Tout n’est pas sombre, toutefois: d’après Gaston De Serres, on peut quand même entrevoir «un bel été» en raison de la cadence accélérée de vaccination, mais seulement une fois que cette nouvelle menace sera jugulée.

«Je suis assez optimiste qu’on puisse avoir un bel été parce que d’ici au mois de juin on aura une proportion de la population vaccinée qui devrait devenir vraiment substantielle, à moins que les gens ne viennent pas se faire vacciner, ce qui serait tout à fait triste et dommageable pour le contrôle de la transmission.»

Déjà, l’opposition demande au gouvernement Legault de réagir. Le porte-parole de Québec solidaire en matière de santé, Gabriel Nadeau-Dubois, demande au ministre de la Santé, Christian Dubé, de dévoiler son plan face à une éventuelle troisième vague.

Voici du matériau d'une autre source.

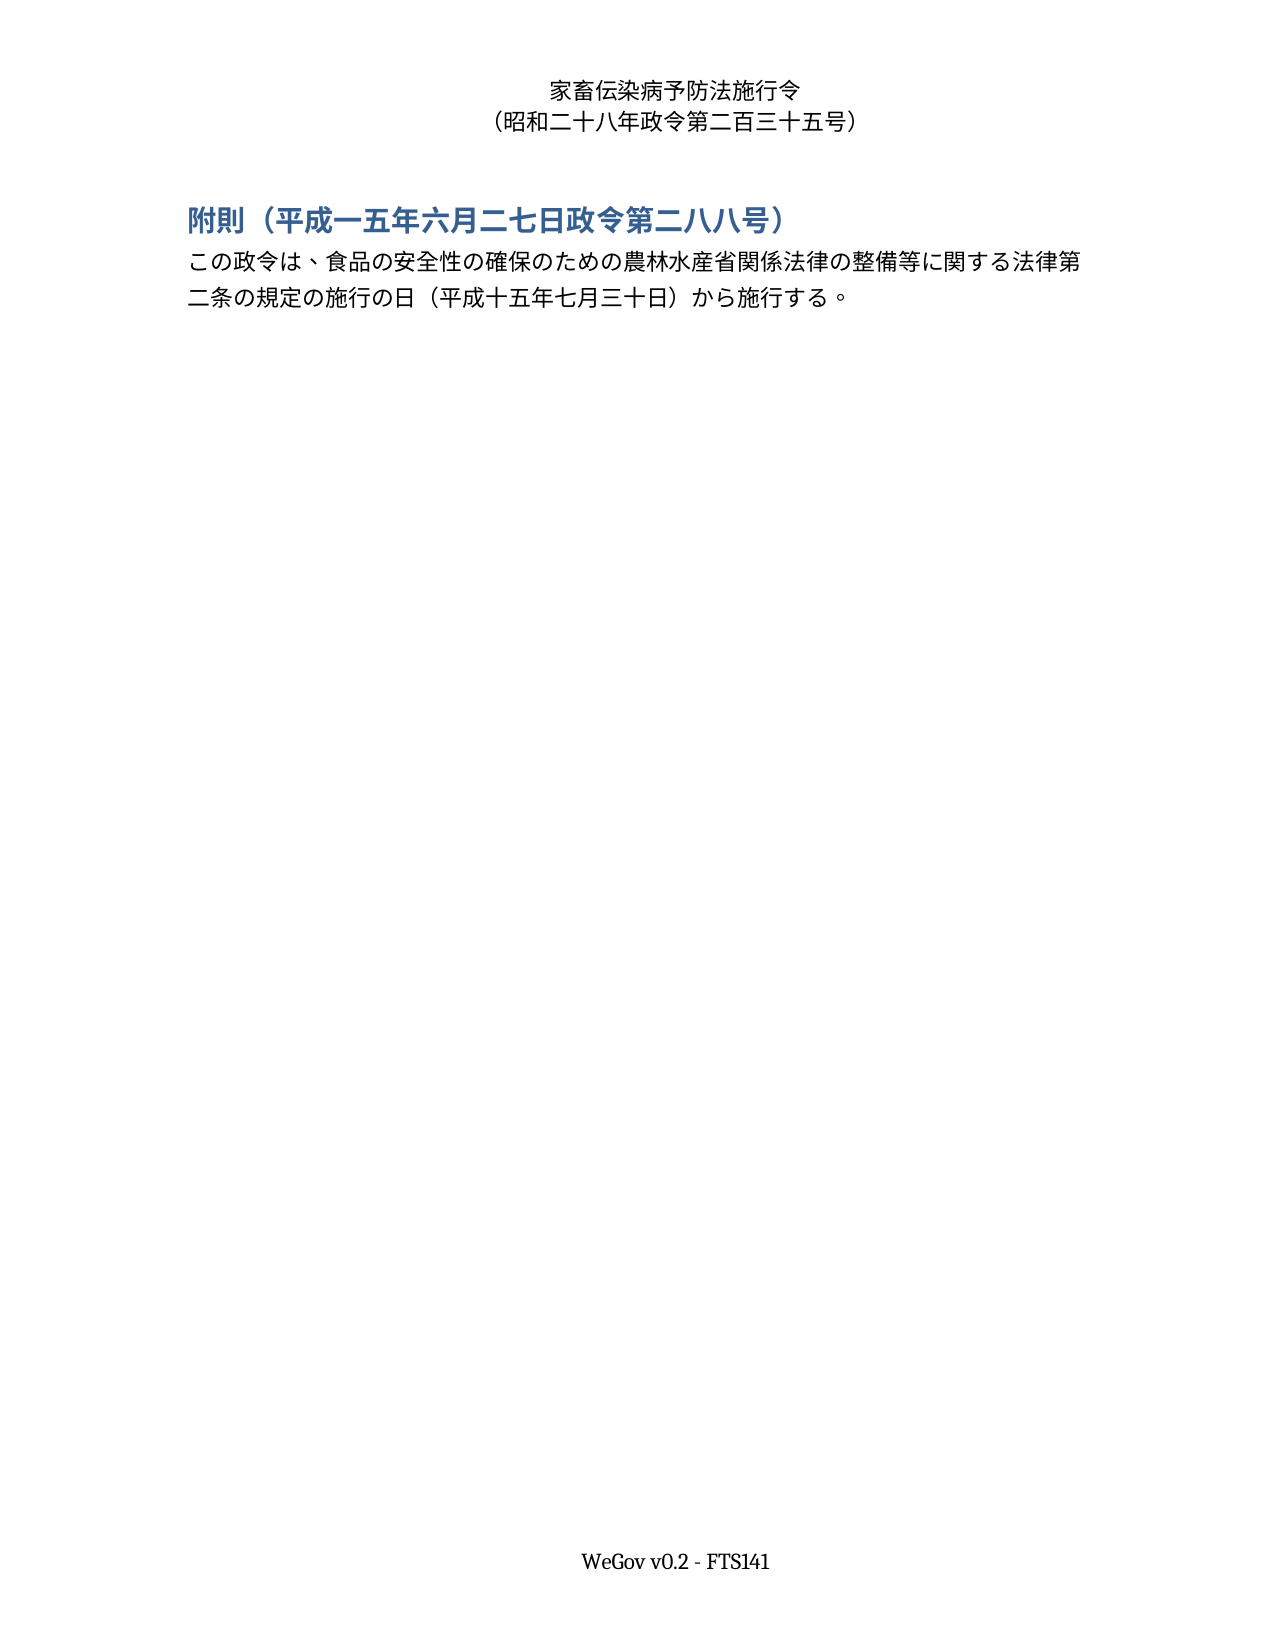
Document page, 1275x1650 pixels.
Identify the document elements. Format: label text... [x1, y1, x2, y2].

subtitle 附則（平成一五年六月二七日政令第二八八号） [187, 200, 1087, 240]
text この政令は、食品の安全性の確保のための農林水産省関係法律の整備等に関する法律第二条の規定の施行の日（平成十五年七月三十日）から施行する。 [187, 246, 1087, 313]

«Si les cas continuent d’augmenter, le gouvernement ne doit pas hésiter à faire des choix difficiles pour éviter de perdre à nouveau le contrôle, a-t-il dit par voie de communiqué. Personne ne veut revivre les montagnes russes des deux premières vagues.»

Projections canadiennes

À Ottawa, la menace que représentent les variants a poussé l’administratrice en chef de l’Agence de la santé publique du Canada à faire un rare commentaire sur les décisions des autorités provinciales.

«On peut ouvrir les restaurants à l’extérieur, par exemple, prudemment, lentement, étape par étape, avoir plus de temps entre chaque étape pour (alléger) les mesures», a proposé Theresa Tam.

«Mais, ce n’est pas le moment (d’alléger) les mesures maintenant, surtout si tu es dans les plus grandes provinces où il y a une augmentation des variants. On a besoin de (faire preuve de) plus de prudence, selon moi», a-t-elle insisté, dans une déclaration qui semblait viser l’Ontario et le Québec. 

«Je peux comprendre peut-être que la Dre Tam dise »il faut moins d’assouplissements », mais en même temps, (…) de plus en plus de groupes en veulent plus d’assouplissements (…). La responsabilité qu’on a, au gouvernement, c’est de trouver un équilibre», lui a répondu le premier ministre François Legault, fraîchement vacciné, à Montréal.

«Je m’excuse pour la Dre Tam mais moi, je fais confiance à la santé publique du Québec», a-t-il tranché.

Dre Tam présentait les plus récentes projections du parcours de la pandémie au pays, telles que préparées par son agence. On y calcule que le Canada dépassera probablement le million de cas de COVID-19 au début avril.

Et puisque les variants sont plus contagieux et se répandent de plus en plus au pays, surtout le variant qui a d’abord été identifié au Royaume-Uni, Dre Tam réclame des mesures plus strictes.

«Ce modèle prédit que les mesures actuelles de santé publique au niveau communautaire seront insuffisantes pour contrôler la croissance rapide», a-t-elle averti.